Andi Arief: Oposisi Bereaksi Bukan Berdasarkan Data Akurat

Curhat Kerbau

Andi Arief: Oposisi Bereaksi Bukan Berdasarkan Data Akurat

- detikNews
Minggu, 07 Feb 2010 23:31 WIB
Andi Arief: Oposisi Bereaksi Bukan Berdasarkan Data Akurat
Jakarta - Istana bereaksi atas kritikan soal 'curhat kerbau' Presiden SBY. Pihak oposisi, terutama politisi muda PDIP, Budiman Sujatmiko, dinilai hanya bisa mengkritik tanpa berdasar data yang akurat.

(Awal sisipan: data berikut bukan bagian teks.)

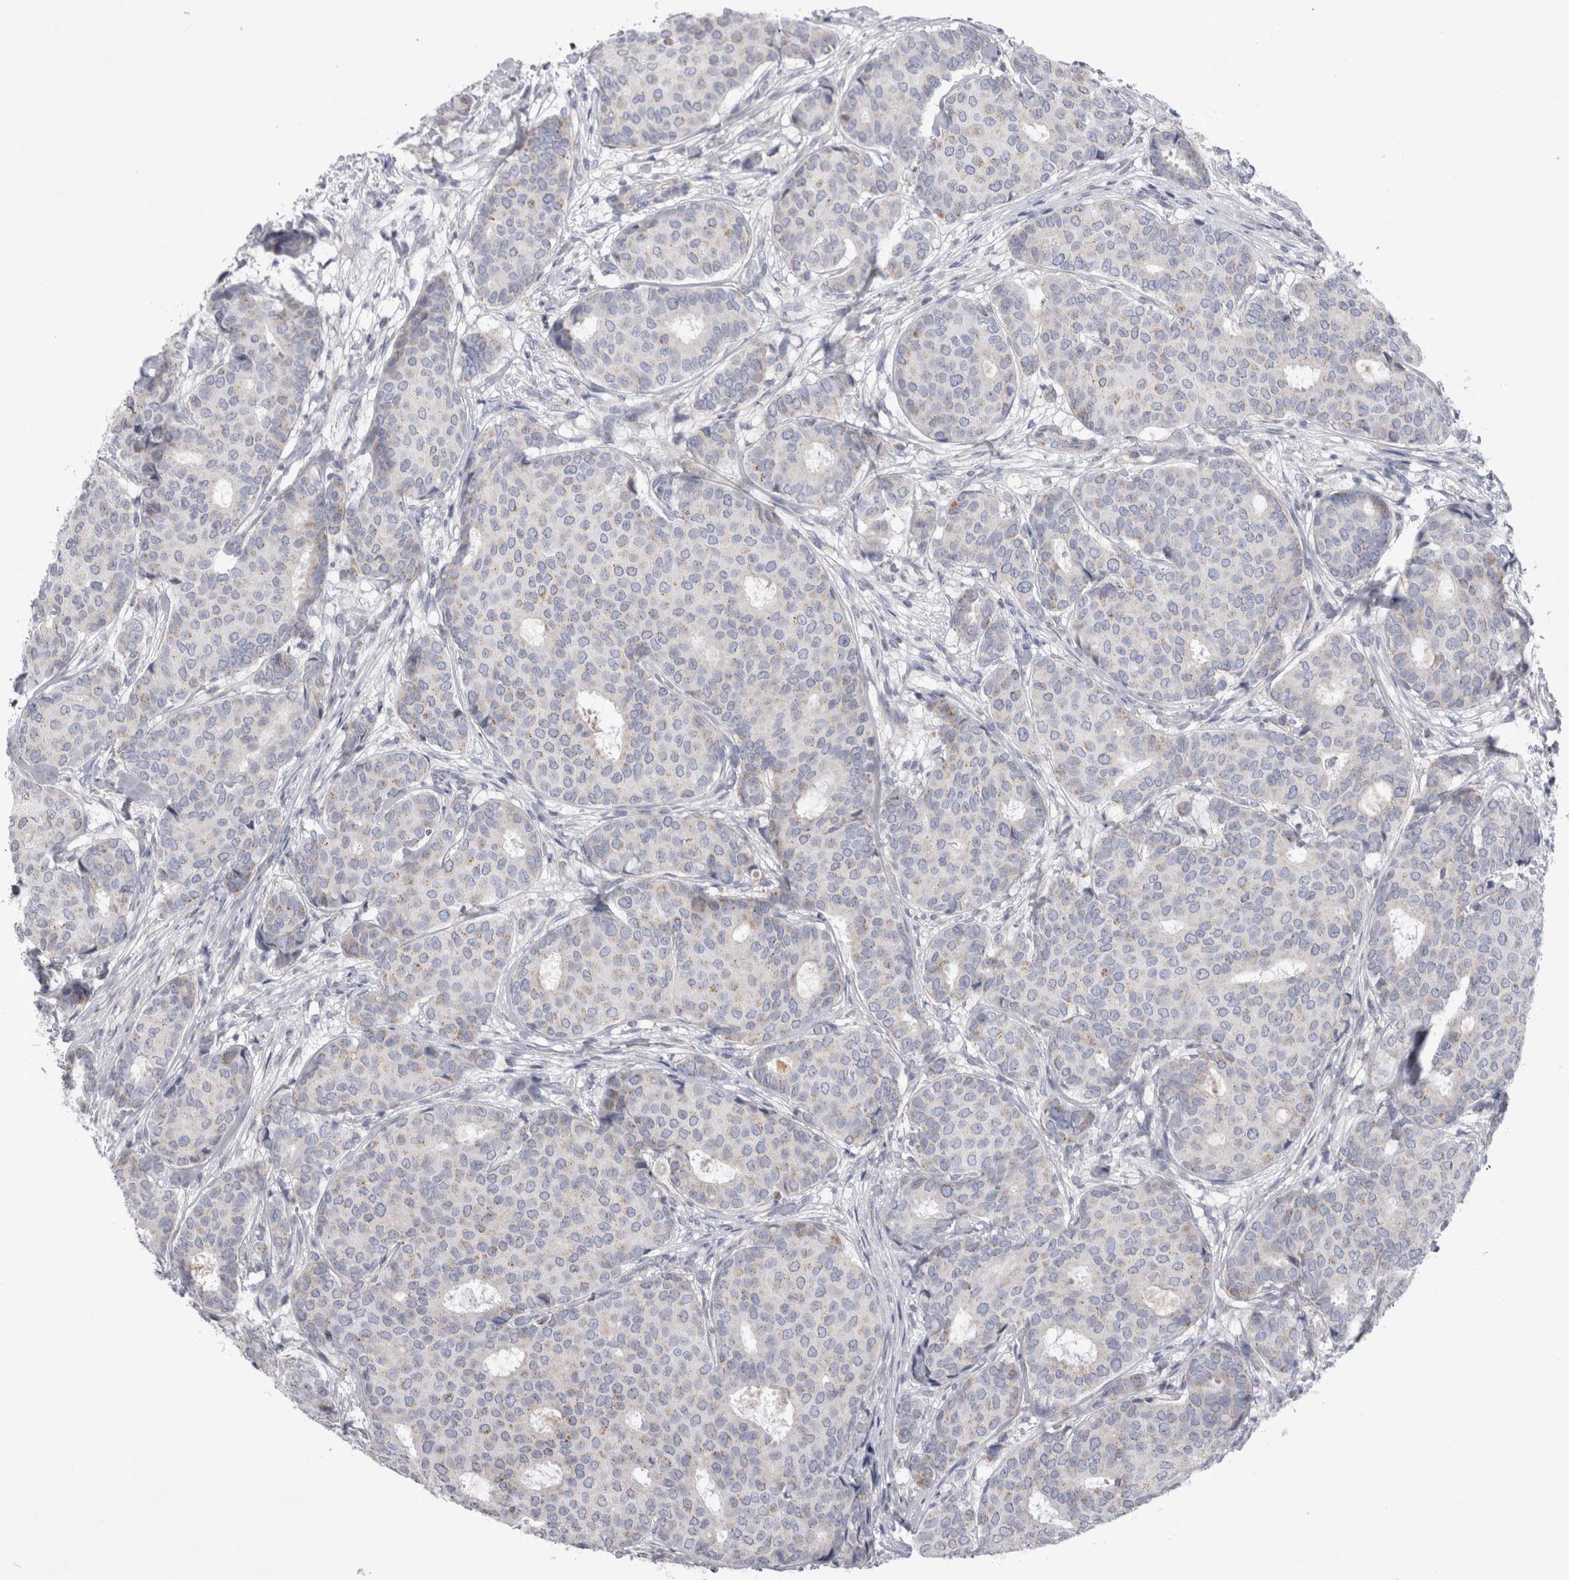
{"staining": {"intensity": "moderate", "quantity": "<25%", "location": "cytoplasmic/membranous"}, "tissue": "breast cancer", "cell_type": "Tumor cells", "image_type": "cancer", "snomed": [{"axis": "morphology", "description": "Duct carcinoma"}, {"axis": "topography", "description": "Breast"}], "caption": "Moderate cytoplasmic/membranous staining for a protein is identified in approximately <25% of tumor cells of breast infiltrating ductal carcinoma using immunohistochemistry.", "gene": "HDHD3", "patient": {"sex": "female", "age": 75}}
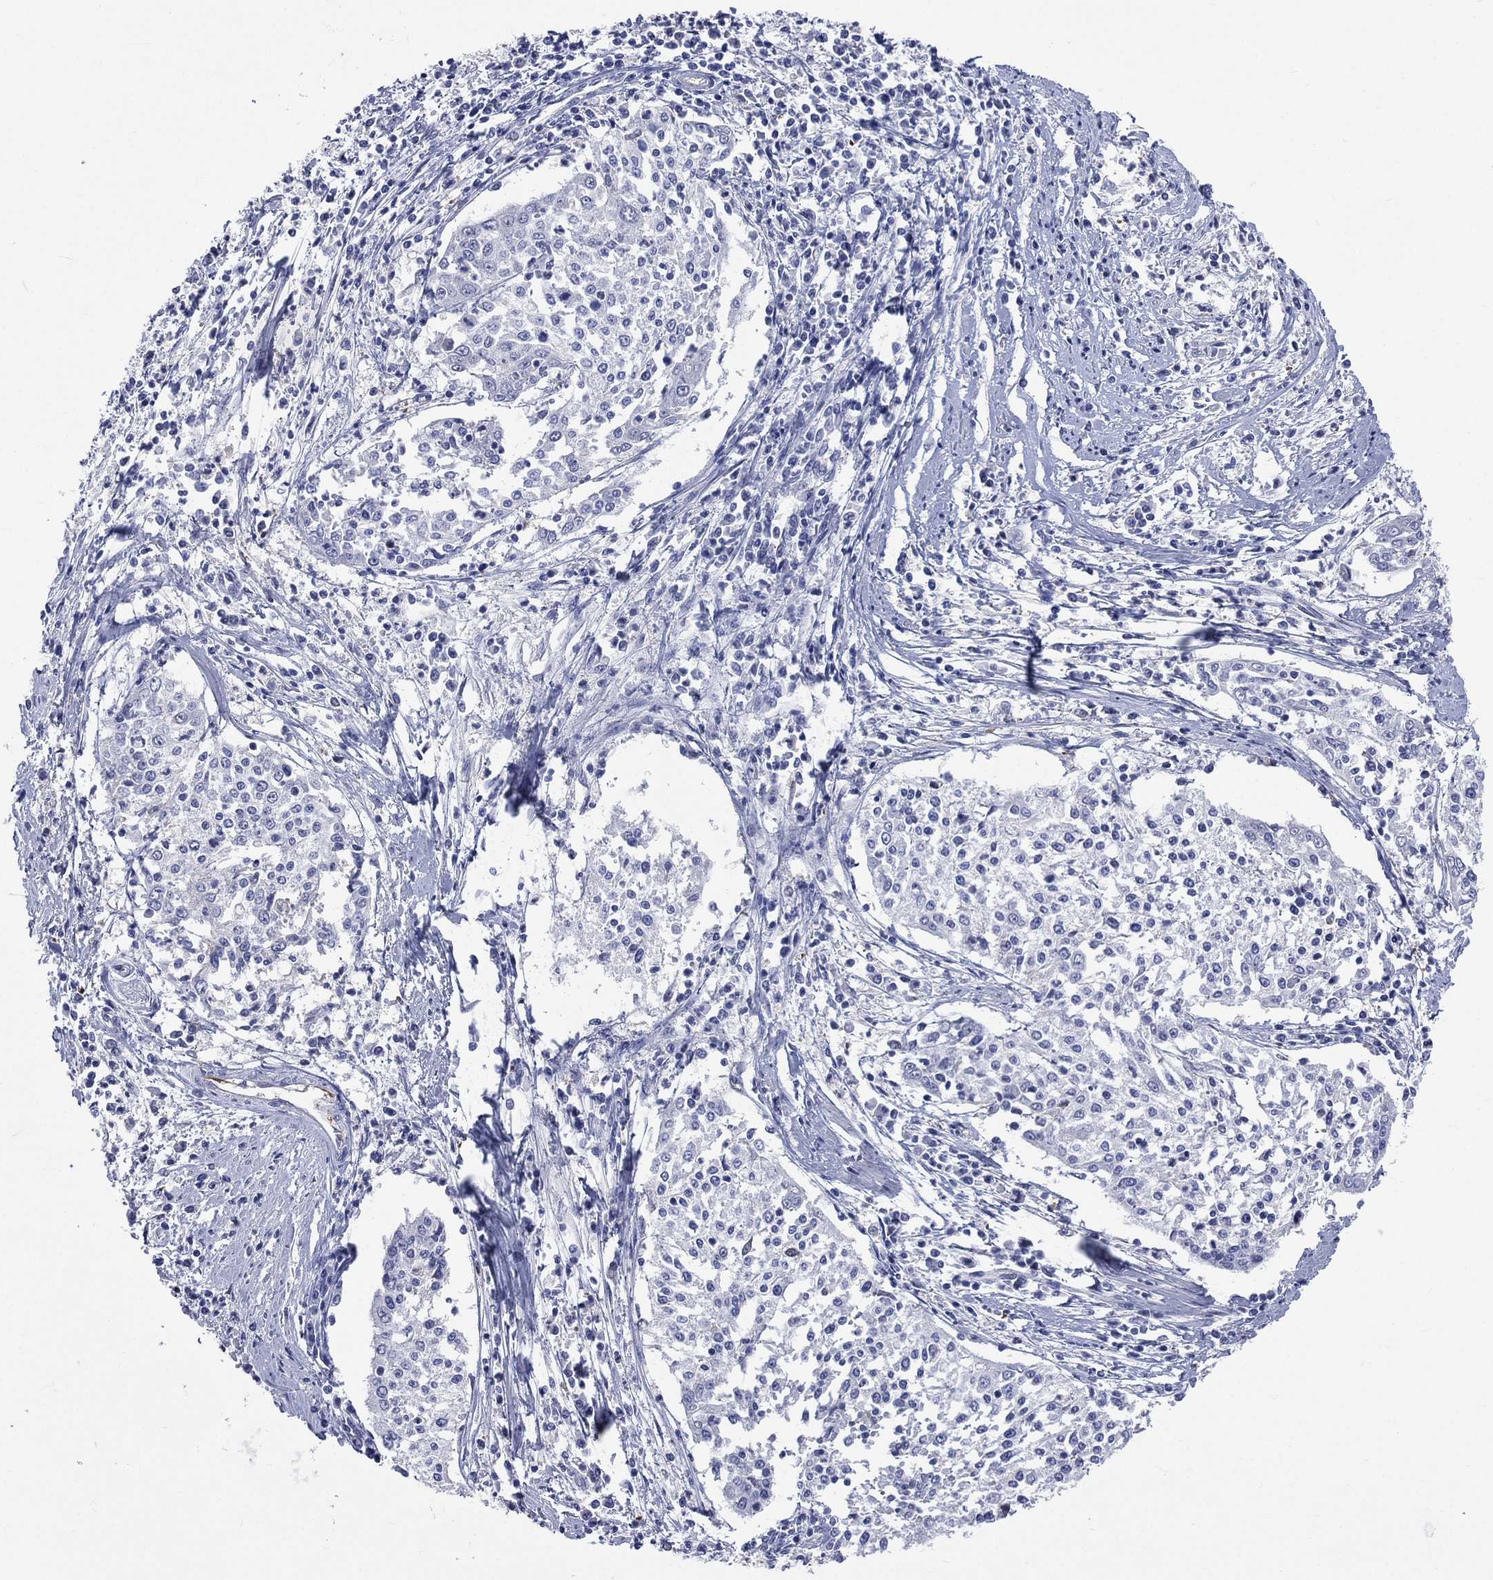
{"staining": {"intensity": "negative", "quantity": "none", "location": "none"}, "tissue": "cervical cancer", "cell_type": "Tumor cells", "image_type": "cancer", "snomed": [{"axis": "morphology", "description": "Squamous cell carcinoma, NOS"}, {"axis": "topography", "description": "Cervix"}], "caption": "Immunohistochemistry (IHC) photomicrograph of neoplastic tissue: human cervical squamous cell carcinoma stained with DAB reveals no significant protein positivity in tumor cells. (DAB (3,3'-diaminobenzidine) immunohistochemistry visualized using brightfield microscopy, high magnification).", "gene": "AKAP3", "patient": {"sex": "female", "age": 41}}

"Banyak pihak, termasuk Budiman mengambil langkah beroposisi berdasarkan data yang tidak akurat dan bereaksi tanpa penilaian mendalam," kata staf khusus Presiden, Andi Arief kepada detikcom, Minggu (7/2/2010).

Arief mencontohkan soal kerbau yang dikritik habis oleh Budiman. Seharusnya, imbuh Arief, Budiman bertanya terlebih dahulu kepada Gubernur dari PDIP yang kebetulan hadir di Cipanas.

SCROLL TO CONTINUE WITH CONTENT

"Apakah soal kerbau adalah substansi utama pidato SBY dalam pengantar raker di Cipanas. Apakah dalam 2 malam 3 hari raker di Bogor itu presiden atau menteri atau gubernur membahas kerbau?" tanya Arief.

Arief berharap, Budiman bisa lebih bijak dalam mengomentari sesuatu. Agar, lanjut Arief, oposisi bisa terlihat cerdas.

Soal kesejahteraan rakyat, Arief juga meminta agar Budiman bisa bertanya langsung kepada Teras Narang (wakil ketua pokja tata ruang, pertanahan, perubahan iklim), Bibit Waluyo (wakil ketua pokja program pro rakyat), Syahrudin Zp (yang menjadi anggota pokja infrastruktur). "Dan beberapa Gubernur dari PDIP yang menjadi anggota pokja ketahanan pangan, ketahanan energi, dan polhukam," tambahnya.

Dengan mengecek terlebih dahulu, Arief berharap, kualitas oposisi akan semakin meningkat. Bukan hanya asal mengkritik setiap kebijakan pemerintah.

"Termasuk tokoh lain semacam Din Syamsudin bisa bertanya pada menteri dan gubernur yang berlatar belakang Muhammadiyah. Juga berlaku bagi tokoh yang ada hubungan dengan menteri atau gubernur yang berasal dari Golkar, PKS, PKB, PAN, dll," tandasnya.